**Your objective:** Once you have read the records, output them exactly.

___ Exercise data ___

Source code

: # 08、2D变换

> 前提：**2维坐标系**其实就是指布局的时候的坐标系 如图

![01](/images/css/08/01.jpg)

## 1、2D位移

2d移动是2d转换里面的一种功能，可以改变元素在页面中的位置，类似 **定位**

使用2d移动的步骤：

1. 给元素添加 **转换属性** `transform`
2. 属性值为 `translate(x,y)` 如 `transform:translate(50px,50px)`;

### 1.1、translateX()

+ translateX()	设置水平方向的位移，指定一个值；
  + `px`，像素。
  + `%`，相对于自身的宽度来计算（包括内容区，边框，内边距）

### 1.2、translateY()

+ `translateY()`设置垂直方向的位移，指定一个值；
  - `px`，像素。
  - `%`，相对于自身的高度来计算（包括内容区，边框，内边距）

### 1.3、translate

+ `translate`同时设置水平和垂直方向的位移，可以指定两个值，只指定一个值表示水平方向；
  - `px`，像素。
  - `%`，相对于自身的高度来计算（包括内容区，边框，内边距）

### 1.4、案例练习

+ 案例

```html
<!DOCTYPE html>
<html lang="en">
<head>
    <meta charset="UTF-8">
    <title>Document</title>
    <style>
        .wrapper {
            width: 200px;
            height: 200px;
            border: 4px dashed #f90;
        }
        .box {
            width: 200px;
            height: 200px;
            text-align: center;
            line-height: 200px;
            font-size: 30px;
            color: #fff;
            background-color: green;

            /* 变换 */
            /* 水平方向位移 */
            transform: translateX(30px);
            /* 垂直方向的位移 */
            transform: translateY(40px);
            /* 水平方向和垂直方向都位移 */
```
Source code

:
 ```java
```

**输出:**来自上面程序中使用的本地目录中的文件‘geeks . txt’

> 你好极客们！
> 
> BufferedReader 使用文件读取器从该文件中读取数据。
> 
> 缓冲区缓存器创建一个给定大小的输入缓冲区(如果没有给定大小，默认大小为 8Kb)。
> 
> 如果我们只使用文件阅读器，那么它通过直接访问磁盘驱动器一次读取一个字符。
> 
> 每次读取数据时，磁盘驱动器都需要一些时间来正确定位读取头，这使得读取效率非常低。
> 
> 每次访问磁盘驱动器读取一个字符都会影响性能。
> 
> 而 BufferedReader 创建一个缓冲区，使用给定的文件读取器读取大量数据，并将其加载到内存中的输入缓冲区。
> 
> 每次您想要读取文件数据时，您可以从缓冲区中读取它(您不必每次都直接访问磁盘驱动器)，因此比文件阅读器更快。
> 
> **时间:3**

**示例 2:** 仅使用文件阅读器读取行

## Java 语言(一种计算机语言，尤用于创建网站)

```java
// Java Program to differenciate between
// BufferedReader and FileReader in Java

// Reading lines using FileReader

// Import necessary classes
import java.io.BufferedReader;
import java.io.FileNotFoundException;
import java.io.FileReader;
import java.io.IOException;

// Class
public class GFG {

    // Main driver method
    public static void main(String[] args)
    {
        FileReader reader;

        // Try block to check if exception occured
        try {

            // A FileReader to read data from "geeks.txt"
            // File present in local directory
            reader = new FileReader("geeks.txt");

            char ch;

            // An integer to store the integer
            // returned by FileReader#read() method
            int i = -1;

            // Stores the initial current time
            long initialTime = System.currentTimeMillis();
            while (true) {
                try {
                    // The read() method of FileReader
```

___

**Output of the task:**
Source code

: # 08、2D变换

> 前提：**2维坐标系**其实就是指布局的时候的坐标系 如图

![01](/images/css/08/01.jpg)

## 1、2D位移

2d移动是2d转换里面的一种功能，可以改变元素在页面中的位置，类似 **定位**

使用2d移动的步骤：

1. 给元素添加 **转换属性** `transform`
2. 属性值为 `translate(x,y)` 如 `transform:translate(50px,50px)`;

### 1.1、translateX()

+ translateX()	设置水平方向的位移，指定一个值；
  + `px`，像素。
  + `%`，相对于自身的宽度来计算（包括内容区，边框，内边距）

### 1.2、translateY()

+ `translateY()`设置垂直方向的位移，指定一个值；
  - `px`，像素。
  - `%`，相对于自身的高度来计算（包括内容区，边框，内边距）

### 1.3、translate

+ `translate`同时设置水平和垂直方向的位移，可以指定两个值，只指定一个值表示水平方向；
  - `px`，像素。
  - `%`，相对于自身的高度来计算（包括内容区，边框，内边距）

### 1.4、案例练习

+ 案例

```html
<!DOCTYPE html>
<html lang="en">
<head>
    <meta charset="UTF-8">
    <title>Document</title>
    <style>
        .wrapper {
            width: 200px;
            height: 200px;
            border: 4px dashed #f90;
        }
        .box {
            width: 200px;
            height: 200px;
            text-align: center;
            line-height: 200px;
            font-size: 30px;
            color: #fff;
            background-color: green;

            /* 变换 */
            /* 水平方向位移 */
            transform: translateX(30px);
            /* 垂直方向的位移 */
            transform: translateY(40px);
            /* 水平方向和垂直方向都位移 */
```
Source code

:
 ```java
```

**输出:**来自上面程序中使用的本地目录中的文件‘geeks . txt’

> 你好极客们！
> 
> BufferedReader 使用文件读取器从该文件中读取数据。
> 
> 缓冲区缓存器创建一个给定大小的输入缓冲区(如果没有给定大小，默认大小为 8Kb)。
> 
> 如果我们只使用文件阅读器，那么它通过直接访问磁盘驱动器一次读取一个字符。
> 
> 每次读取数据时，磁盘驱动器都需要一些时间来正确定位读取头，这使得读取效率非常低。
> 
> 每次访问磁盘驱动器读取一个字符都会影响性能。
> 
> 而 BufferedReader 创建一个缓冲区，使用给定的文件读取器读取大量数据，并将其加载到内存中的输入缓冲区。
> 
> 每次您想要读取文件数据时，您可以从缓冲区中读取它(您不必每次都直接访问磁盘驱动器)，因此比文件阅读器更快。
> 
> **时间:3**

**示例 2:** 仅使用文件阅读器读取行

## Java 语言(一种计算机语言，尤用于创建网站)

```java
// Java Program to differenciate between
// BufferedReader and FileReader in Java

// Reading lines using FileReader

// Import necessary classes
import java.io.BufferedReader;
import java.io.FileNotFoundException;
import java.io.FileReader;
import java.io.IOException;

// Class
public class GFG {

    // Main driver method
    public static void main(String[] args)
    {
        FileReader reader;

        // Try block to check if exception occured
        try {

            // A FileReader to read data from "geeks.txt"
            // File present in local directory
            reader = new FileReader("geeks.txt");

            char ch;

            // An integer to store the integer
            // returned by FileReader#read() method
            int i = -1;

            // Stores the initial current time
            long initialTime = System.currentTimeMillis();
            while (true) {
                try {
                    // The read() method of FileReader
```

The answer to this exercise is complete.